* Data to use:
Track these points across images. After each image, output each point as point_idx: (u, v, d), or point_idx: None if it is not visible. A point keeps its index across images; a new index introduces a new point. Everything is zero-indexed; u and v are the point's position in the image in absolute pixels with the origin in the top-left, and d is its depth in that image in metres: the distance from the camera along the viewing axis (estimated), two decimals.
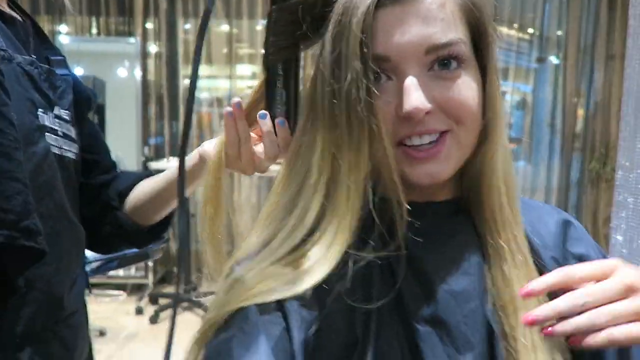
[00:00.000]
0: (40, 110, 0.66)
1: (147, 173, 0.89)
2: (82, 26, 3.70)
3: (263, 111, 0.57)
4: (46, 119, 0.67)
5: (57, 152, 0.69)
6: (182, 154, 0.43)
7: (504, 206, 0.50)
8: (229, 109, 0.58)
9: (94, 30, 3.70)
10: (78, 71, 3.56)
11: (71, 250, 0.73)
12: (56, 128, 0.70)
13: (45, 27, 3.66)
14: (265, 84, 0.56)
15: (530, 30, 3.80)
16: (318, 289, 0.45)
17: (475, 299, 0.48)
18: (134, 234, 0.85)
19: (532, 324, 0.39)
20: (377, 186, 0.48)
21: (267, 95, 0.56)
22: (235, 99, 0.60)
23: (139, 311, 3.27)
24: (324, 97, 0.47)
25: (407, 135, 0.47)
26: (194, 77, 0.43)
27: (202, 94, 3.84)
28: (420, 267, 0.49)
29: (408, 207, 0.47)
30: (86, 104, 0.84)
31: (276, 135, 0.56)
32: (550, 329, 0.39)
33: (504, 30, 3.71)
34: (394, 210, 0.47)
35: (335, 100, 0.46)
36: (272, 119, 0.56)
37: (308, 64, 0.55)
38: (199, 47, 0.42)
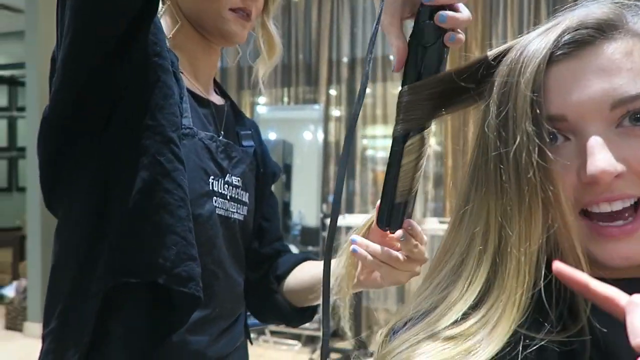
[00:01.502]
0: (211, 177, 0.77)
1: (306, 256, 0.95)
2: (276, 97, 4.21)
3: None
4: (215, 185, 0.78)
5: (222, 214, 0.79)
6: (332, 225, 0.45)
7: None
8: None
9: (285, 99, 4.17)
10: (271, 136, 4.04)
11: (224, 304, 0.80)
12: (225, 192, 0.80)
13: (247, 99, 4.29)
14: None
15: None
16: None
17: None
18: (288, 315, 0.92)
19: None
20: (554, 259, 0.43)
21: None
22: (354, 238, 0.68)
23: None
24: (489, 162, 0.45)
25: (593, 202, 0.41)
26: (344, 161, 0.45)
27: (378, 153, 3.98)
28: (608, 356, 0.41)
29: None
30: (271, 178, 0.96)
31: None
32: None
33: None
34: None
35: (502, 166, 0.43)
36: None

* Exercise description: Go through the data above and transcribe it in full, omitting any image.

* Exercise answer:
Track these points across images. After each image, output each point as point_idx: (u, v, d), or point_idx: None if it is not visible. A point keeps its index across images; a new index introduces a new point. Everything is zero-indexed; u and v are the point's position in the image in absolute pixels with the origin in the top-left, and d is its depth in that image in metres: the distance from the camera along the viewing axis (estimated), two decimals.
[00:00.000]
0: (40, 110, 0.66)
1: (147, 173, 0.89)
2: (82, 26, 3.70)
3: (263, 111, 0.57)
4: (46, 119, 0.67)
5: (57, 152, 0.69)
6: (182, 154, 0.43)
7: (504, 206, 0.50)
8: (229, 109, 0.58)
9: (94, 30, 3.70)
10: (78, 71, 3.56)
11: (71, 250, 0.73)
12: (56, 128, 0.70)
13: (45, 27, 3.66)
14: (265, 84, 0.56)
15: (530, 30, 3.80)
16: (318, 289, 0.45)
17: (475, 299, 0.48)
18: (134, 234, 0.85)
19: (532, 324, 0.39)
20: (377, 186, 0.48)
21: (267, 95, 0.56)
22: (235, 99, 0.60)
23: (139, 311, 3.27)
24: (324, 97, 0.47)
25: (407, 135, 0.47)
26: (194, 77, 0.43)
27: (202, 94, 3.84)
28: (420, 267, 0.49)
29: (408, 207, 0.47)
30: (86, 104, 0.84)
31: (276, 135, 0.56)
32: (550, 329, 0.39)
33: (504, 30, 3.71)
34: (394, 210, 0.47)
35: (335, 100, 0.46)
36: (272, 119, 0.56)
37: (308, 64, 0.55)
38: (199, 47, 0.42)
[00:01.502]
0: (211, 177, 0.77)
1: (306, 256, 0.95)
2: (276, 97, 4.21)
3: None
4: (215, 185, 0.78)
5: (222, 214, 0.79)
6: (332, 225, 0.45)
7: None
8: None
9: (285, 99, 4.17)
10: (271, 136, 4.04)
11: (224, 304, 0.80)
12: (225, 192, 0.80)
13: (247, 99, 4.29)
14: None
15: None
16: None
17: None
18: (288, 315, 0.92)
19: None
20: (554, 259, 0.43)
21: None
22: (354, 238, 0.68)
23: None
24: (489, 162, 0.45)
25: (593, 202, 0.41)
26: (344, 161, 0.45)
27: (378, 153, 3.98)
28: (608, 356, 0.41)
29: None
30: (271, 178, 0.96)
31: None
32: None
33: None
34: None
35: (502, 166, 0.43)
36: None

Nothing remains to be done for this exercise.